3. Presence of measurable lesions during screening according to any of the following
criteria:
- The proportion of primitive naive or monoclonal plasma cells ≥ 5% by bone marrow
cytology, bone marrow biopsy histology or flow cytometry;
- Serum monoclonal protein (M-protein) level: M protein ≥10 g/L for IgG type, M
protein ≥5g/L for IgA, IgD, IgM, and IgE type;
- Urine M protein level ≥200 mg/24 hours;
- Light chain multiple myeloma without measurable lesions in serum or urine: the
affected serum free light chain ≥100 mg/L with abnormal serum κ/λ free light
chain ratio;
4. ECOG score of 0 or 1;
5. Expected survival time ≥ 12 weeks;
6. Subjects must have appropriate organ functions and meet all the following laboratory
test requirements before enrollment:
- Hematology: Absolute neutrophil count (ANC) ≥ 1×10^9/L (prior growth factor
support is allowed, but supportive treatment within 7 days before laboratory test
is not allowed); Absolute lymphocyte count (ALC) )≥0.3×10^9/L;
platelets≥75×10^9/L (blood transfusion support within 7 days before laboratory
test is not allowed); hemoglobin ≥60 g/L (without red blood cell [RBC]
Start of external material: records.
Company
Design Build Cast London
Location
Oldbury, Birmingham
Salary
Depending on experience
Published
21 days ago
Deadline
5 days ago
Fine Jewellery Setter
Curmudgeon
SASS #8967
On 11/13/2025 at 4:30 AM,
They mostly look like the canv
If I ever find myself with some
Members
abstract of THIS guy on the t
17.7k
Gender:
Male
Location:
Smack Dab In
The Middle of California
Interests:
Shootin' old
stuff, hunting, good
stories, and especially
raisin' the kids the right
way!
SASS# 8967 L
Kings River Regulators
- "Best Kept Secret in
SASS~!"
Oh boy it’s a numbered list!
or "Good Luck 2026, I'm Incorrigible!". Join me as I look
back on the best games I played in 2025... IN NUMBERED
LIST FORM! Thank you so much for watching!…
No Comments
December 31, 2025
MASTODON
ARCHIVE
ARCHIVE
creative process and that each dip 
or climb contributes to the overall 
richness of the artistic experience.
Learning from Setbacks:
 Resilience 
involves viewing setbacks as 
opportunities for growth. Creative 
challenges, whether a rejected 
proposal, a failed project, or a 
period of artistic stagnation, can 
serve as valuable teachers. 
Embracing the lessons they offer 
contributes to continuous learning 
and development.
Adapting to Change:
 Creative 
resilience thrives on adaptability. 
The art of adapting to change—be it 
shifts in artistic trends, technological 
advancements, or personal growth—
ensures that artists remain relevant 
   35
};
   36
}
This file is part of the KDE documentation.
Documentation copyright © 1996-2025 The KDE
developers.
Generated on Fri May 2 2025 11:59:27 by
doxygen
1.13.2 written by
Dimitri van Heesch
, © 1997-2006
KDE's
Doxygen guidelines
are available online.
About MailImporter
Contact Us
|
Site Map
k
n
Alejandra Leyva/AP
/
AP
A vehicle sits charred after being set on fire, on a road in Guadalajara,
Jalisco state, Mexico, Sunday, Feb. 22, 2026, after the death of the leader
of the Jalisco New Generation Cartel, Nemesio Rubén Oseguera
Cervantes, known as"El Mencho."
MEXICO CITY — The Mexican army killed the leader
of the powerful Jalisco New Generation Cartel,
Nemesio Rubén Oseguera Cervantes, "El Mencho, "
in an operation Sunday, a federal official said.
transfusion within 7 days before laboratory test; recombinant human
erythropoietin is allowed);
- Liver function: Alanine aminotransferase (ALT) and aspartate aminotransferase
(AST)≤2.5×upper limit of normal (ULN); serum total bilirubin≤1.5×ULN;
- Renal function: creatinine clearance calculated according to Cockcroft-Gault
formula≥ 40 ml/min.
- Coagulation function: fibrinogen ≥1.0 g/L; activated partial thromboplastin
time≤1.5×ULN, prothrombin time (PT)≤1.5×ULN;
- Blood oxygen saturation>91%;
- Left ventricular ejection fraction (LVEF) ≥50%;
7. Subjects and their spouses agree to take effective tools or contraceptive measures
(safe period contraception is not included) from the time the subject signs the
informed consent form until one year after the CAR-T cell infusion.
Exclusion Criteria:
1. Patient who needs chronic use of immunosuppressive agents;
2. Patient with hypertension that cannot be controlled by medication;
3. Severe heart disease: including but not limited to unstable angina, myocardial
infarction (within 6 months before screening), congestive heart failure (New York
Heart Association [NYHA] classification ≥ grade III), severe arrhythmia;
4. Unstable systemic diseases judged by the investigator: including but not limited to
severe liver, kidney or metabolic diseases that require drug treatment;
5. Patients with malignant tumors other than multiple myeloma within 5 years before
screening, excluding fully treated cervical carcinoma in situ, basal cell or squamous
cell skin cancer, local prostate cancer after radical resection, and those after
radical resection Ductal carcinoma in situ of breast;
6. Patient with a history of solid organ transplantation;
7. Patient who is suspected with or with symptoms of central nervous system invasion by
plasma cell tumors;
8. Multiple myeloma patients with plasma cell leukemia;
9. Positive hepatitis B surface antigen (HBsAg) or hepatitis B core antibody (HBcAb) and
detectable hepatitis B virus (HBV) DNA in peripheral blood; hepatitis C virus (HCV)
antibody positive and peripheral blood hepatitis C virus ( HCV) RNA positive; human
immunodeficiency virus (HIV) antibody positive; cytomegalovirus (CMV) DNA test
positive; syphilis test positive;
10. Women who are pregnant or breastfeeding;
11. Patient with mental illness or disturbance of consciousness or central nervous system
disease;
12. Major surgery history within 2 weeks before entering the study, or scheduled surgery
during the study period or within 2 weeks after the study treatment;
13. Other situations considered unsuitable by the investigator.